▸ **Assignment**:
Lines of the material that include the string "Right" should be returned.

▸ **Entries supplied**:

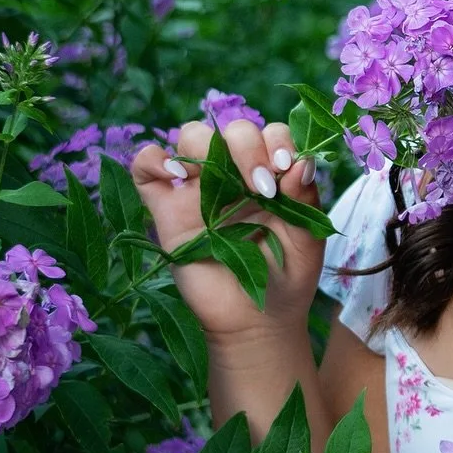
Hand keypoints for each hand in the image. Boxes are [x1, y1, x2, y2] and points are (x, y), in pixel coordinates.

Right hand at [132, 115, 326, 344]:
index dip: (279, 142)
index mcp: (270, 175)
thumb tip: (302, 163)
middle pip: (232, 130)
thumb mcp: (308, 238)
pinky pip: (144, 168)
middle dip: (248, 147)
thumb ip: (306, 198)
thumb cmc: (286, 277)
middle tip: (263, 189)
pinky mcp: (166, 211)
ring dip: (207, 146)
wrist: (257, 322)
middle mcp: (234, 176)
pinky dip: (154, 159)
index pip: (270, 134)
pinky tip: (178, 178)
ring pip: (190, 136)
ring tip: (225, 183)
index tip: (287, 169)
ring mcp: (198, 190)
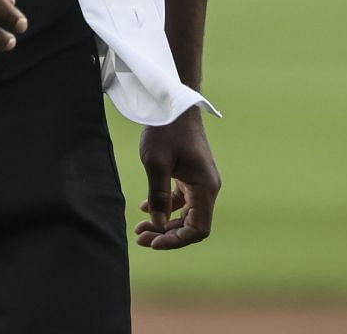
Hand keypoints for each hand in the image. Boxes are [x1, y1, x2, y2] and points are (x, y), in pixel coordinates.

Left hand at [134, 106, 219, 248]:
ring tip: (139, 229)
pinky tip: (144, 208)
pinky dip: (165, 207)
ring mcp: (200, 181)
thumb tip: (157, 225)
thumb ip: (157, 196)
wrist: (173, 103)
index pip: (198, 229)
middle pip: (191, 224)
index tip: (154, 242)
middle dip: (166, 234)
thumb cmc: (166, 130)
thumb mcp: (156, 163)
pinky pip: (181, 200)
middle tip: (139, 238)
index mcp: (205, 186)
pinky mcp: (191, 175)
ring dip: (164, 223)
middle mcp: (208, 187)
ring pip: (186, 214)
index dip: (177, 241)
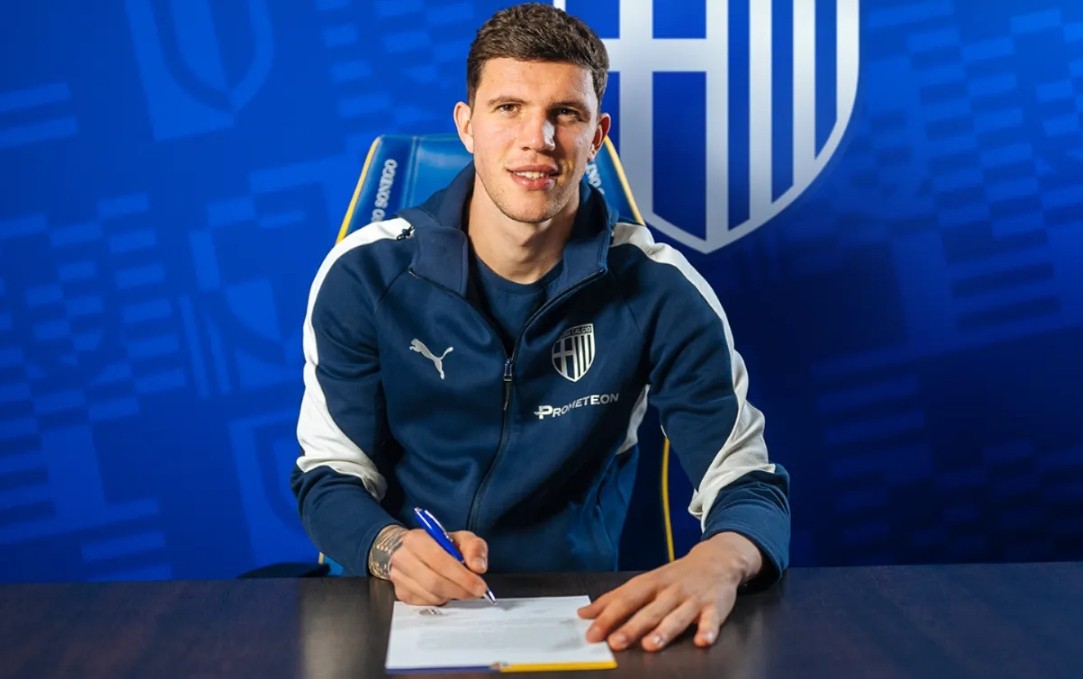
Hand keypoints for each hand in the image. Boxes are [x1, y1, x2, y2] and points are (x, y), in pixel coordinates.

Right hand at [367, 524, 491, 604]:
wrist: (415, 552)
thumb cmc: (440, 545)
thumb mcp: (461, 539)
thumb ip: (474, 548)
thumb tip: (478, 567)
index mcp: (416, 539)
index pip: (439, 560)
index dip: (461, 576)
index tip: (479, 585)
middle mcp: (402, 558)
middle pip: (434, 581)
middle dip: (459, 589)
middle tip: (476, 592)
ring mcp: (398, 577)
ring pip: (431, 595)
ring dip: (451, 595)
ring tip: (460, 588)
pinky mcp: (401, 593)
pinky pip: (426, 603)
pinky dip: (441, 600)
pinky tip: (446, 591)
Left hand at [577, 532, 762, 651]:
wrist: (715, 560)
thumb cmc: (675, 576)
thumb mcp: (644, 582)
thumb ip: (615, 598)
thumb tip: (584, 613)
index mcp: (650, 584)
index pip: (626, 600)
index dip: (608, 617)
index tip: (593, 633)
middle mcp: (670, 591)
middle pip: (649, 611)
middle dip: (632, 627)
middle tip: (616, 642)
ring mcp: (692, 599)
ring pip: (677, 616)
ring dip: (664, 631)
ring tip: (650, 644)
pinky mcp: (714, 607)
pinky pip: (711, 620)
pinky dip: (707, 630)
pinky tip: (702, 641)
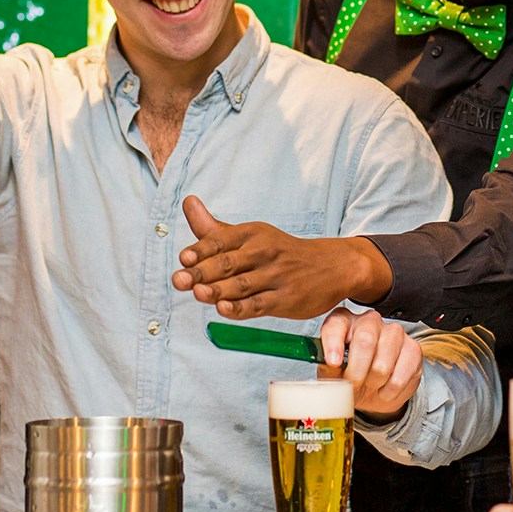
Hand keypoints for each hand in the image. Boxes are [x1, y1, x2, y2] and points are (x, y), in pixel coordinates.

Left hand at [172, 195, 392, 319]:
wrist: (332, 266)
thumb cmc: (281, 252)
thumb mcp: (250, 235)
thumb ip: (213, 228)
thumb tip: (187, 202)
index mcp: (252, 234)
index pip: (221, 240)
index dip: (200, 250)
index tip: (183, 259)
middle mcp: (263, 252)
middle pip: (228, 263)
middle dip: (202, 272)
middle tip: (179, 280)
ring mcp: (275, 276)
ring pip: (242, 284)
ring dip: (219, 290)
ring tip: (198, 294)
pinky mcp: (285, 299)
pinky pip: (259, 304)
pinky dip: (241, 308)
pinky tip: (225, 309)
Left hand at [317, 307, 421, 422]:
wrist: (373, 391)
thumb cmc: (350, 376)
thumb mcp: (332, 375)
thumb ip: (328, 368)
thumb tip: (330, 365)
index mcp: (344, 322)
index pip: (337, 324)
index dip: (333, 344)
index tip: (333, 364)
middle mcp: (370, 321)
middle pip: (365, 341)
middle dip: (356, 372)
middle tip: (353, 385)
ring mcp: (394, 332)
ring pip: (383, 363)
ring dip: (374, 383)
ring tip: (370, 386)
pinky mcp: (413, 349)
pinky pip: (400, 375)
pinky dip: (389, 390)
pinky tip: (384, 389)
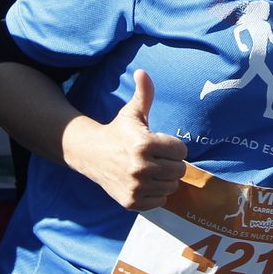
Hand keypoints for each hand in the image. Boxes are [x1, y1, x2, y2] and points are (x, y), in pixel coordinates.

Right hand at [66, 70, 188, 210]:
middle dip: (172, 163)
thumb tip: (142, 72)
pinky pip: (160, 201)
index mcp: (144, 144)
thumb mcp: (131, 112)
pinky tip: (145, 183)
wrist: (91, 155)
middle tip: (159, 158)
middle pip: (179, 170)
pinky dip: (156, 194)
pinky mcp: (131, 202)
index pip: (181, 151)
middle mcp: (140, 167)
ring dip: (165, 179)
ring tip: (153, 170)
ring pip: (171, 187)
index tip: (162, 144)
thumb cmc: (118, 131)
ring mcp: (135, 187)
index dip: (174, 147)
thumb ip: (143, 93)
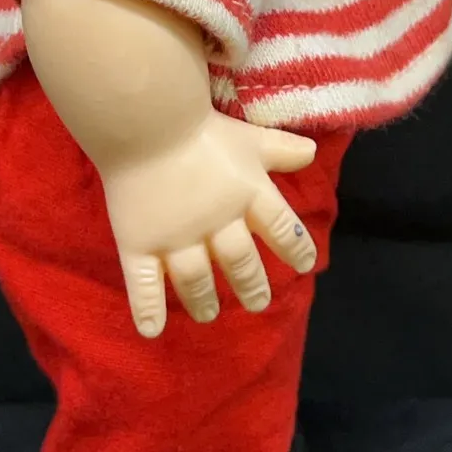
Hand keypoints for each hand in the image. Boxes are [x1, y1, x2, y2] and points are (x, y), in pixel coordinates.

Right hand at [101, 110, 317, 336]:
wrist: (146, 123)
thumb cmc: (199, 127)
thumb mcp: (248, 137)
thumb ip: (279, 149)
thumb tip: (312, 153)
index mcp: (247, 195)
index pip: (281, 228)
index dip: (295, 247)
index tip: (305, 265)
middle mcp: (217, 223)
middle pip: (240, 261)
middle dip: (251, 285)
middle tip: (257, 303)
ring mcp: (177, 238)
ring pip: (196, 279)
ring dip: (203, 300)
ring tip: (208, 314)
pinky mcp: (139, 243)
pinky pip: (144, 283)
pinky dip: (148, 308)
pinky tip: (152, 329)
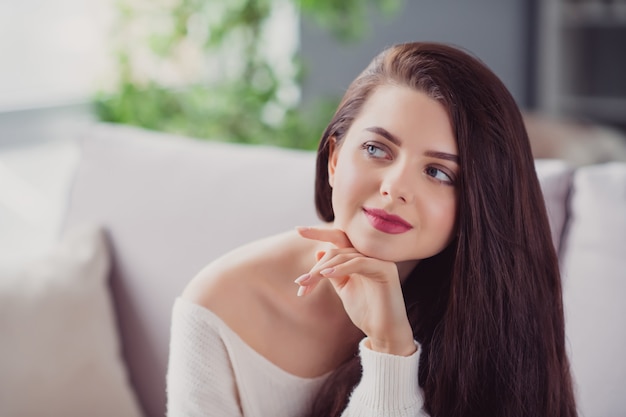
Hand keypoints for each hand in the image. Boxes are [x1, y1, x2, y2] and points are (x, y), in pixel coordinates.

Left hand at [295, 226, 415, 355]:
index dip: (319, 232)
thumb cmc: (366, 311)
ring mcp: (380, 261)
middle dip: (316, 267)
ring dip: (322, 270)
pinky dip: (340, 268)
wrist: (384, 332)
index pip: (339, 238)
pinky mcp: (385, 269)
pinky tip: (325, 275)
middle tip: (300, 283)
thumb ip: (333, 271)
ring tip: (306, 283)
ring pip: (344, 256)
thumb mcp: (344, 288)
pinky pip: (358, 262)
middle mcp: (372, 255)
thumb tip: (320, 252)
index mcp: (362, 258)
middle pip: (337, 250)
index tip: (298, 230)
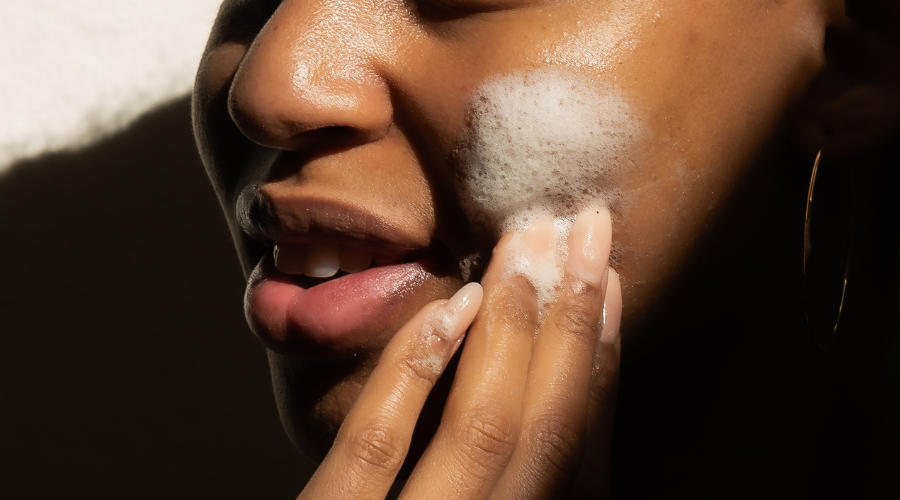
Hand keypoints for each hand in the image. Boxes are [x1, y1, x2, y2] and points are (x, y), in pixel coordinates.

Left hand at [297, 207, 621, 498]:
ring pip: (481, 431)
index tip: (608, 280)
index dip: (599, 361)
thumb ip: (509, 480)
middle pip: (546, 431)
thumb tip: (548, 400)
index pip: (581, 452)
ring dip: (511, 328)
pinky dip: (415, 369)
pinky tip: (447, 306)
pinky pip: (374, 449)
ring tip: (527, 248)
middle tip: (582, 228)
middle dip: (570, 322)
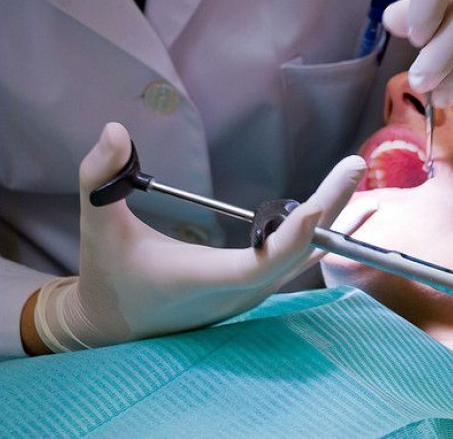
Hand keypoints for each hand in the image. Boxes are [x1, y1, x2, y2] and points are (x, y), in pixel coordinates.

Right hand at [33, 123, 373, 351]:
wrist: (117, 323)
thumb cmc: (110, 273)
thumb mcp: (98, 224)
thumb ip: (99, 177)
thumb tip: (114, 130)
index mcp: (204, 279)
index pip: (259, 264)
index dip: (291, 238)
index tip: (319, 205)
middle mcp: (238, 292)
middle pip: (296, 255)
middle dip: (329, 209)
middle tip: (354, 166)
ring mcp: (251, 294)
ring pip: (303, 259)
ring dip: (331, 220)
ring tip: (353, 177)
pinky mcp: (255, 289)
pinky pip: (298, 262)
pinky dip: (320, 234)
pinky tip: (344, 212)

▸ **Solved exercise**:
Right hand at [132, 115, 326, 344]:
Right hand at [367, 524, 491, 604]:
Right hand at [66, 70, 188, 210]:
Right hand at [101, 110, 317, 336]:
Right hand at [33, 123, 373, 351]:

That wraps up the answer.